风沙还在刮,地窖铁门被推开时发出刺耳的摩擦声。凌啸龙提着煤油灯进来,灯焰在穿堂风里晃了一下,没灭。他把灯放在石台上,脱下身上的厚工装外套,铺在潮湿的地面上。詹姆斯从夹层爬出来,膝盖发软,靠着草垛站稳,脸上煤灰混着汗,鬓角刚剪过的茬子扎手。
凌啸龙没说话,从怀里掏出一只搪瓷杯,杯口有豁,水早就凉了,但还冒着一丝白气。他递过去:“你没走,我知道你会回来。”
詹姆斯盯着杯子看了两秒,伸手接过。指尖碰到杯壁,手抖了一下。他低头喝了一口,凉水滑进喉咙,呛了一下,咳嗽两声,眼角泛红。
外面传来车轮碾过碎石的声音,接着是脚步远去。地窖里只剩煤油灯燃烧的轻响。
凌啸龙拉开墙角一个锈铁柜,取出个小木盒,放在石台边缘。他没打开,只是用指节敲了敲盖子,声音闷实。
“你身上那张证,”他开口,“复印件我留着。
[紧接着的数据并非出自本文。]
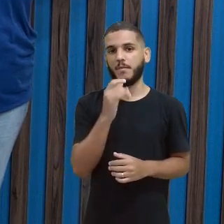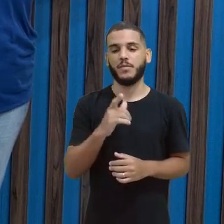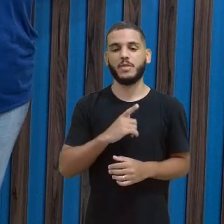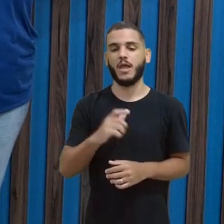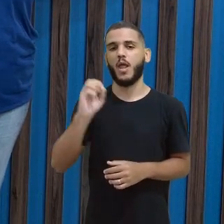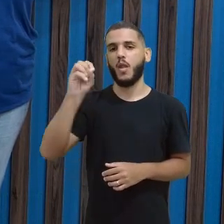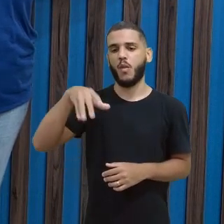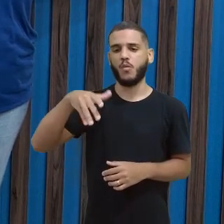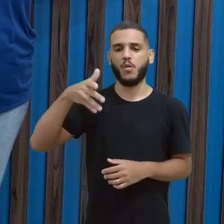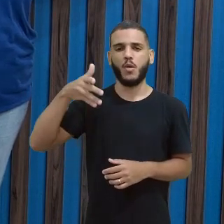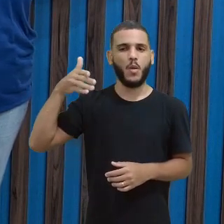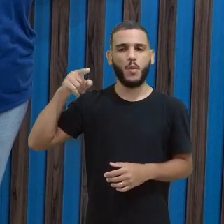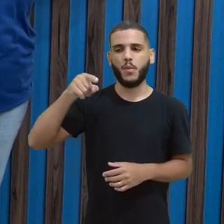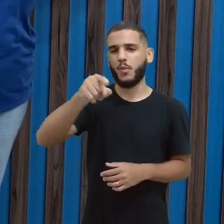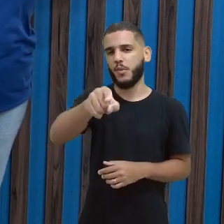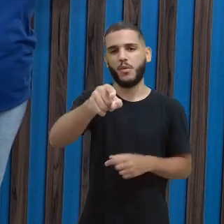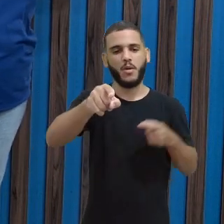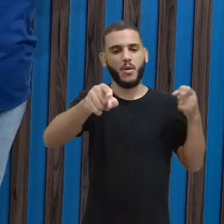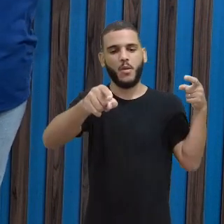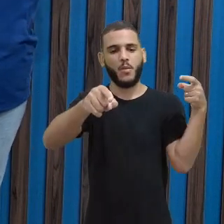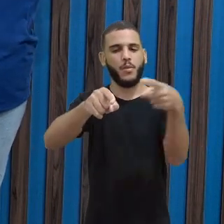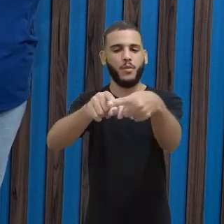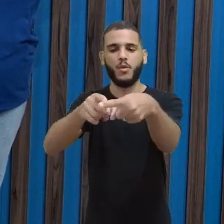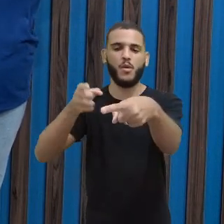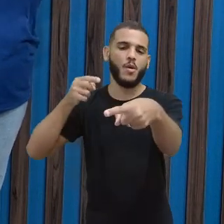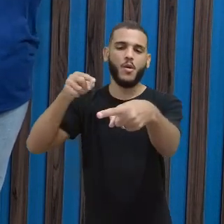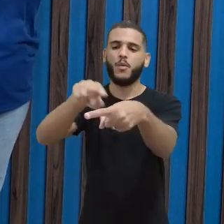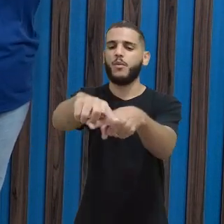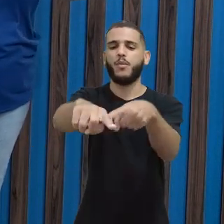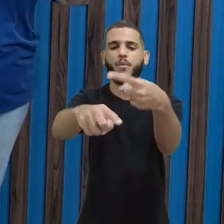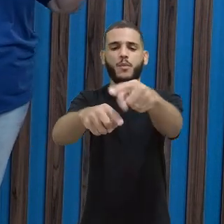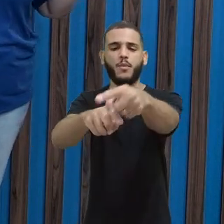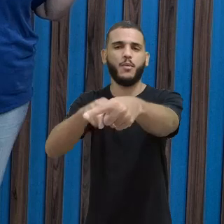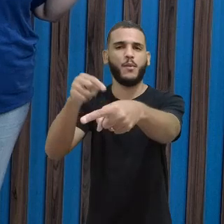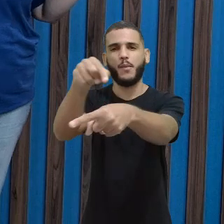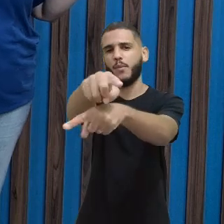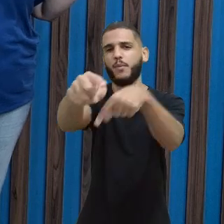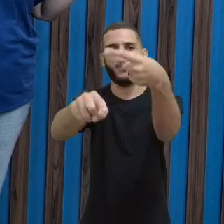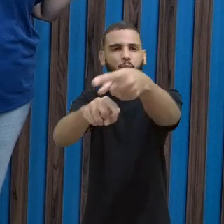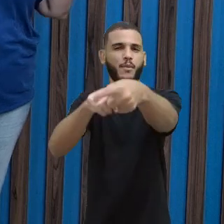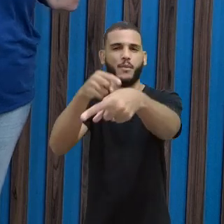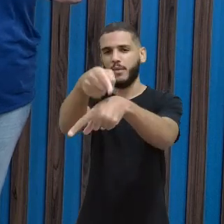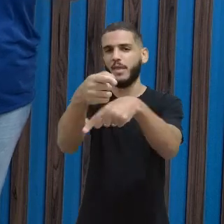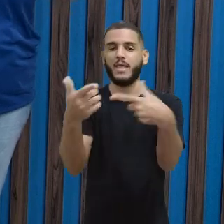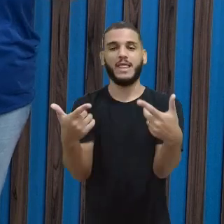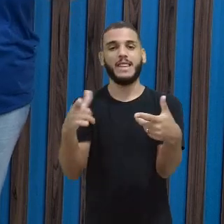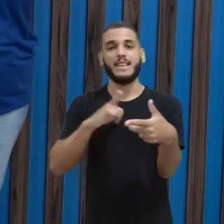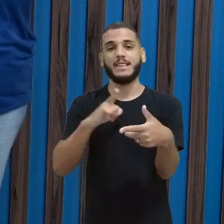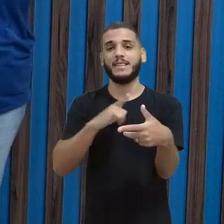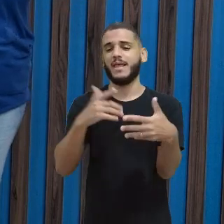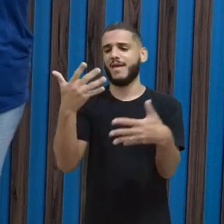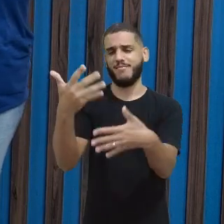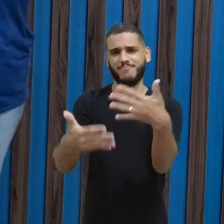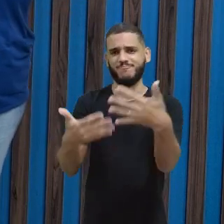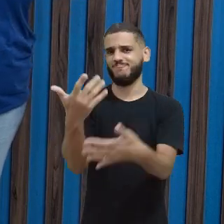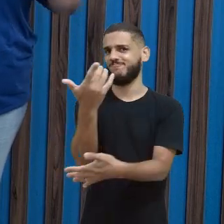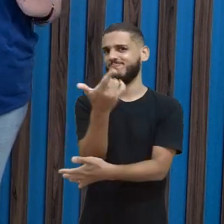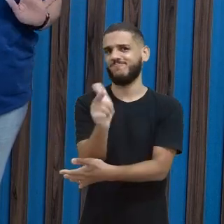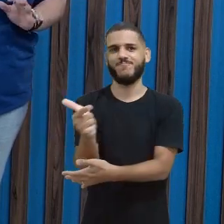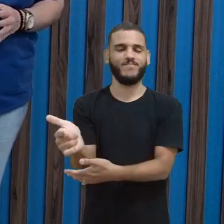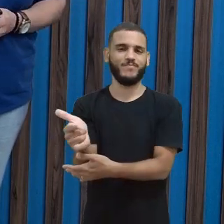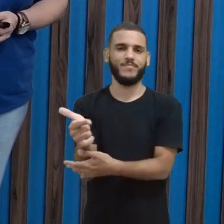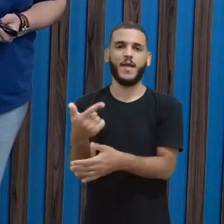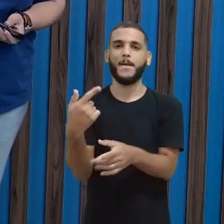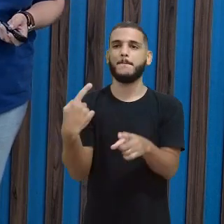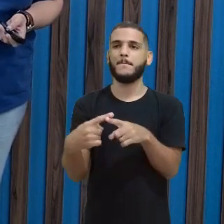luminosa que já está ali naquela direção. O outro vai passar assim, ó. Sem atrapalhar aquela direção que aquela fonte está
FBI编号,入档日期,指纹区磨损位置——都对得上。”
詹姆斯抬眼。
“你问过我怕不怕你回去。”凌啸龙看着他,“怕。但我更怕你不来。”
詹姆斯喉头动了动,手指攥紧了杯子。
凌啸龙打开木盒。里面是一张照片,边角烧焦,是个小女孩,七八岁,穿着红裙子站在秋千架前。下面压着一截褪色的手表带,塑料扣断了,缠着半圈蓝丝线。
“你说她死了。”凌啸龙说,“可你还留着她的发绳。藏在西装内袋第三层,用蜡纸包着。”
詹姆斯猛地抬头,瞳孔一缩。
“我没动它。”凌啸龙说,“你换衣服时,我看见了。”
詹姆斯慢慢放下杯子,走到石台前。他拿起那张证件复印件,纸面已经泛黄,右下角有咖啡渍。他盯着看了很久,忽然抬手,将纸片扔进煤油灯旁的小炭盆里。火苗腾起,舔过纸角,迅速烧成灰,飘起来,落在地上。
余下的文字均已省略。